◆ **Your assignment**
Count up the lines below where the word "pixels" shows up, and respond with the number alone.

◆ **Task input**
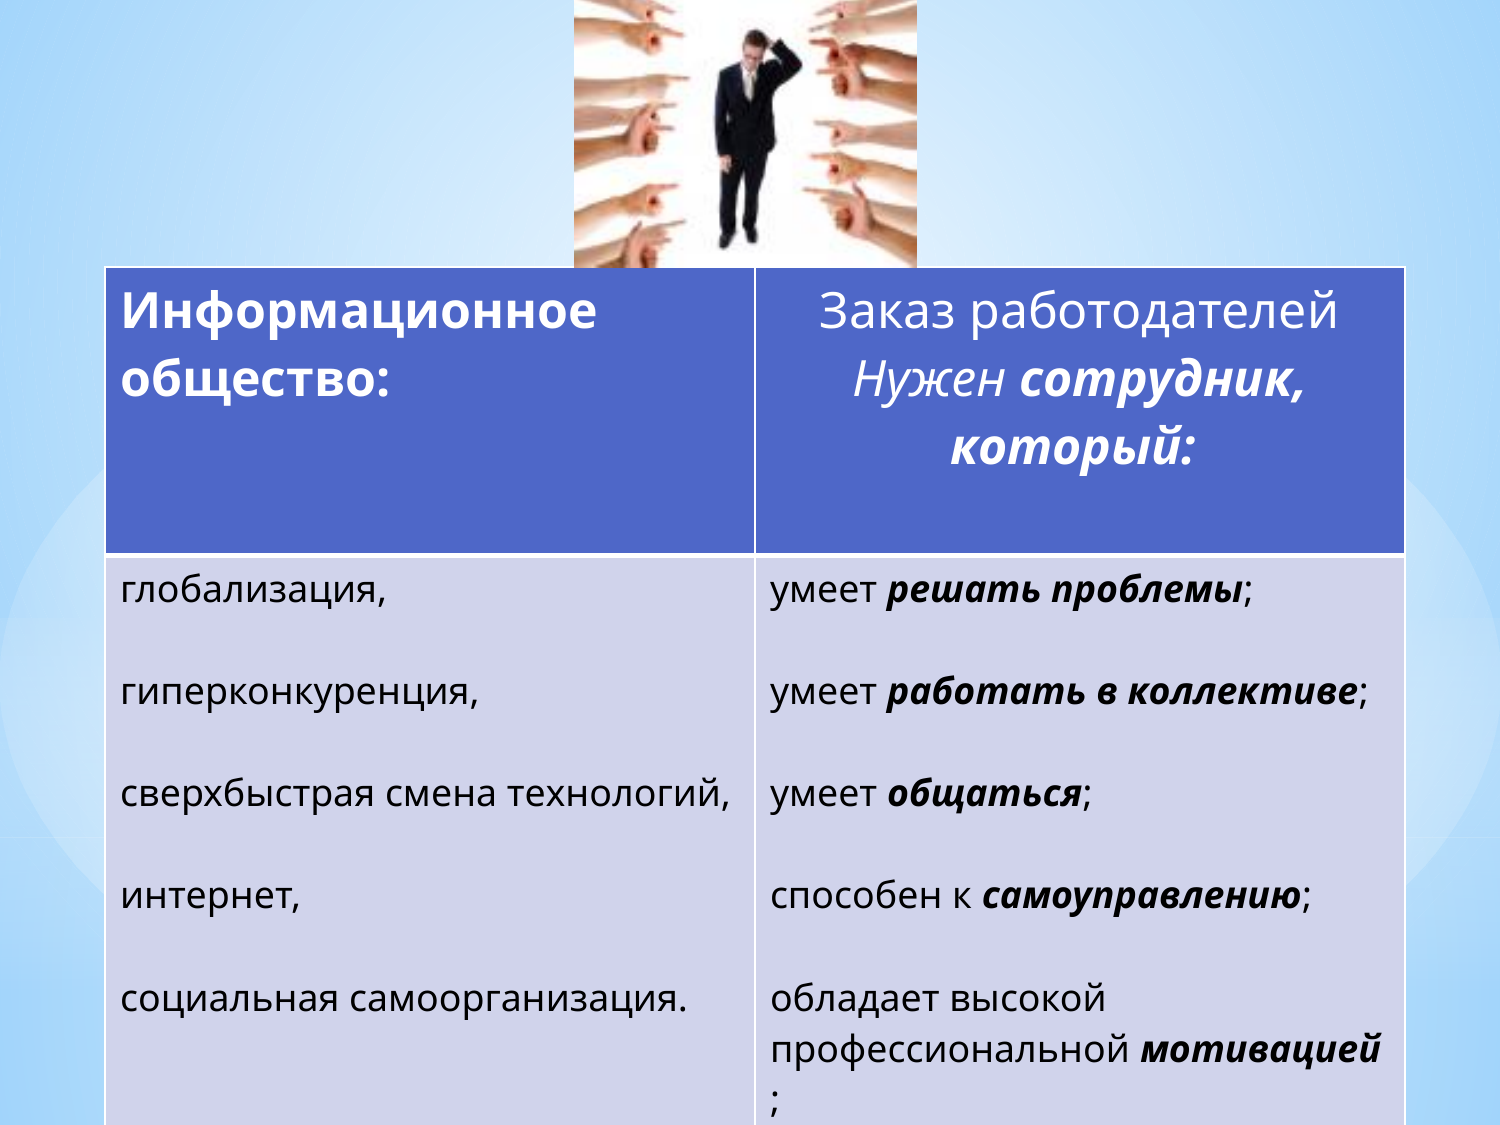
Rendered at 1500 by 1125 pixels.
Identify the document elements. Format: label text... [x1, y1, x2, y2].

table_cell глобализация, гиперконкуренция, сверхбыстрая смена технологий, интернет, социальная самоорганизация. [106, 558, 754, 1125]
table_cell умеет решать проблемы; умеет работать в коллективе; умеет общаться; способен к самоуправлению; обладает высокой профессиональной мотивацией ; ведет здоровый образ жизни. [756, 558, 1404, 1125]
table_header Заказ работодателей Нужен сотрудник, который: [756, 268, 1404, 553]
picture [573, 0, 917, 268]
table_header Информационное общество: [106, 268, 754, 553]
...
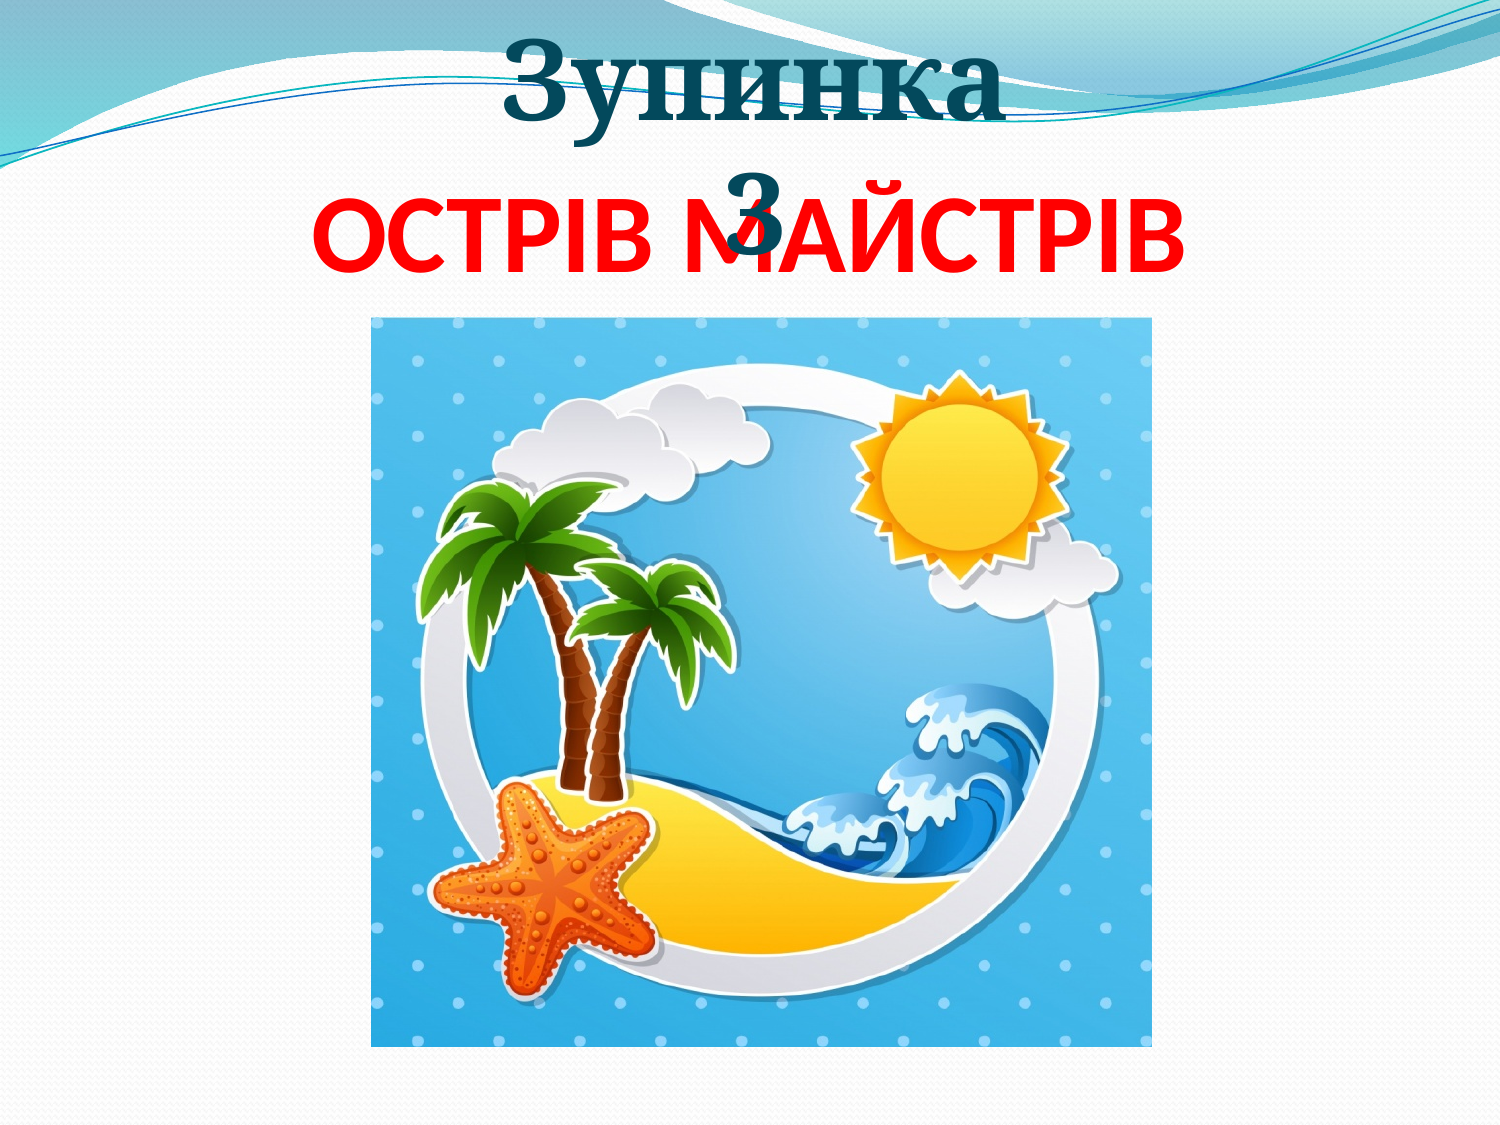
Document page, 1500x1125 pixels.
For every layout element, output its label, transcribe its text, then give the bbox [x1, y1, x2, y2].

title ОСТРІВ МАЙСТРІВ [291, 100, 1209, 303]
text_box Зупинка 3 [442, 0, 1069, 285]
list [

◆ **Result below**
2